Installing a Mechanical Fuel Pump

9/12/2019

Let’s face it. Some things require no explanation and, well, some things need a lot of explanation. What I find often is that I look at a product we sell here at Speedway Motors and think "I wonder how that all works", while other products I pretty much dismiss the need to have any conversation about it. That’s not always the right way of thinking. For instance, our Speedway Motors Small Block Fuel Pump looks like one of those products that would require zero explanation. However, we get a lot of calls about it.

At first glance, this is one of the products I would see and think "does this really need a set of instructions?" The more I studied the product and the more questions I received about it made me think there has to be a reason for this to be talked about here. As I opened the box, I noticed something odd about it, and that made me even more certain that this is a product that could use some explanation. So here we go...

Right out of the box, I realized something kind of strange. To me, the IN and OUT were 180 degrees off from what I would normally see of a common day fuel pump. I am not sure if this is so that people actually clock this thing exactly where they need it or maybe this is how a lot of people do it, and it's fine for some out of the box. I see the 10 bolts, 10-32 thread pitch, on the outside that require a 5/16” wrench to remove. I removed all the bolts.

Once I removed the 10 bolts, I was waiting for a bunch of springs and parts to come shooting out. This was mostly because that seems to be my luck most times! However, this is not one of those products. If you simply remove those bolts, the whole pump body comes off. No springs, no extra parts, and no real stress about uninstalling the body.

With the body removed you will see there is a diaphragm and a spring attached under the diaphragm. The only thing bad about taking the body off is that the spring wants to twist a bit and the diaphragm goes with it. When you clock the body where you want put a couple of the bolts back in it, of course making sure not to tear the diaphragm. Then set it up to the engine and see how you like the orientation of the IN and OUT. The IN side is clearly marked for you.

Once you have it clocked where you like it you can finish installing the rest of the bolts and torque them to 34.9 IN LBS. When you have everything torqued down you can think about the fittings you want to install in the 3/8 NPT IN/OUT ports. We offer a few fittings for AN6 and AN8 lines. If you would like to do 3/8 rubber line with line clamps then we offer these 3/8 NPT Male to 3/8 Inch Hose Barb Adapters.

Make sure you have removed the old fuel pump gasket from the block and checked the fuel pump pushrod for wear. Believe it or not, if you have a used engine or one that has seen wear, then you want to replace it at this time. I like to see some grease added to the rocker arm on the fuel pump and some into the rocker arm cavity to lubricate the internal parts.

When that is complete, place the new mounting gasket onto the surface of the pump, holding it in place while starting the bolts through the pump flange and gasket. After the bolts have started into the engine block, tilt the pump either toward or away from the block to correctly place the lever against the cam.
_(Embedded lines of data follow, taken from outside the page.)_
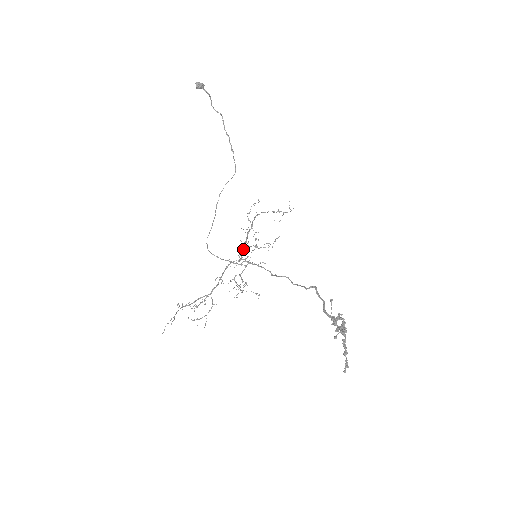
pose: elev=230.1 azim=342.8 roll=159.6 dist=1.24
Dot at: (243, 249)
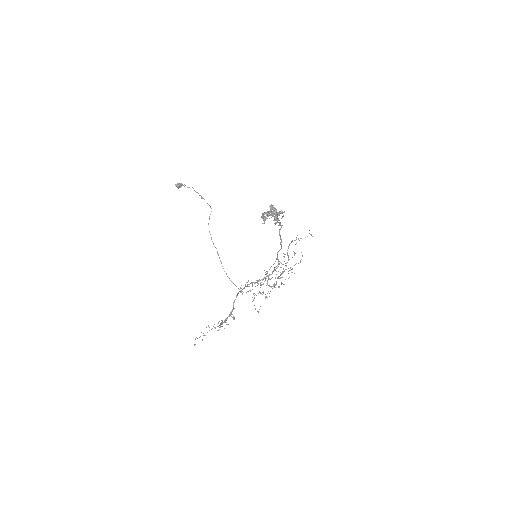
Dot at: occluded
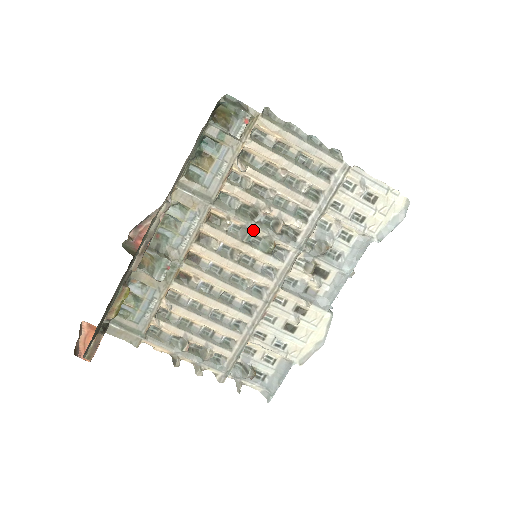
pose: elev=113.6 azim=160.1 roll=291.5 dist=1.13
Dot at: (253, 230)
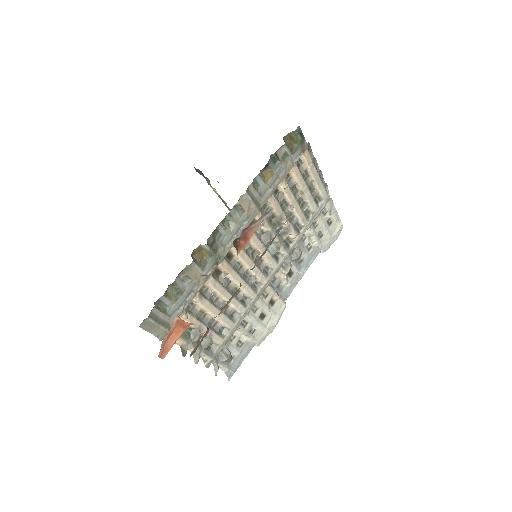
Dot at: (272, 236)
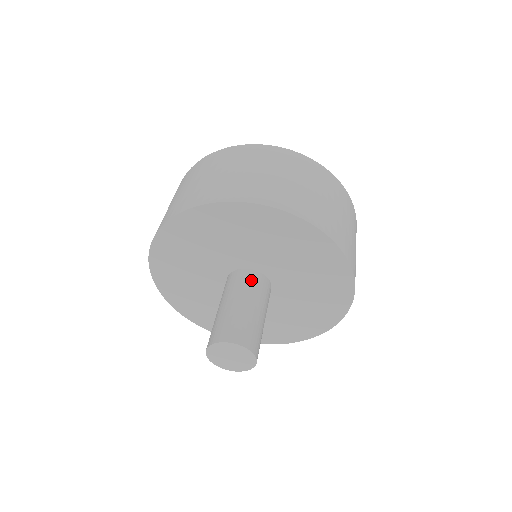
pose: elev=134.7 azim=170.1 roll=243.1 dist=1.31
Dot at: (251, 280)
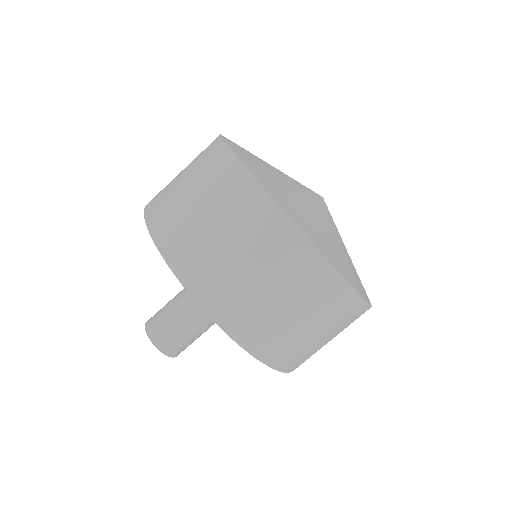
Dot at: occluded
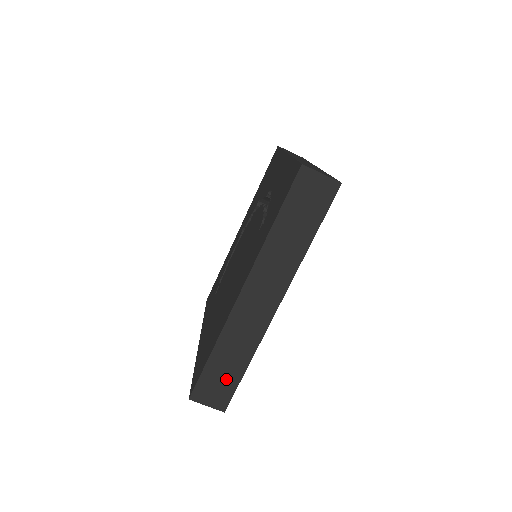
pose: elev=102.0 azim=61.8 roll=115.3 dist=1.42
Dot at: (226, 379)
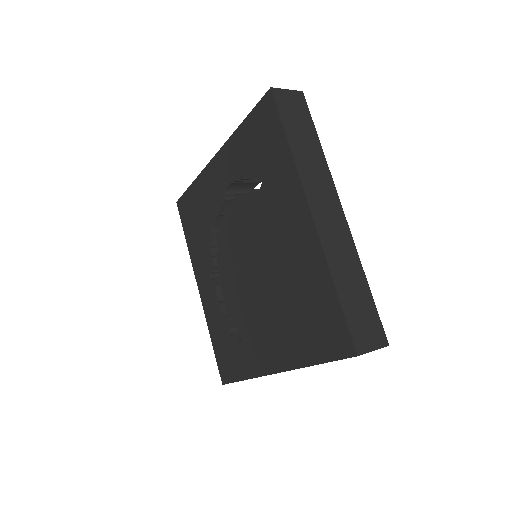
Dot at: (364, 308)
One thing to note is that on pushrod driven pumps, you must make sure the pump lever is mounted under the pushrod at low cam. When the pump is positioned properly, the pump should squawk with each movement. This is how you will know everything is installed correctly. Some people use different things to hold the pushrod up, like a hacksaw blade or something equivalent. Tighten down each bolt equally alternating from side to side.

Make sure all fittings, hoses, and clamps are tight and you have no leaks. I know some people don’t believe in fuel pressure regulators, but I sure do. I like to see a nice regulator installed like Speedway's Chrome Adjustable Fuel Pressure Regulator and set for the carburetor you are using. Following these instructions, I think you can have a good, clean install without any leaks or hassles. Happy Hot Rodding!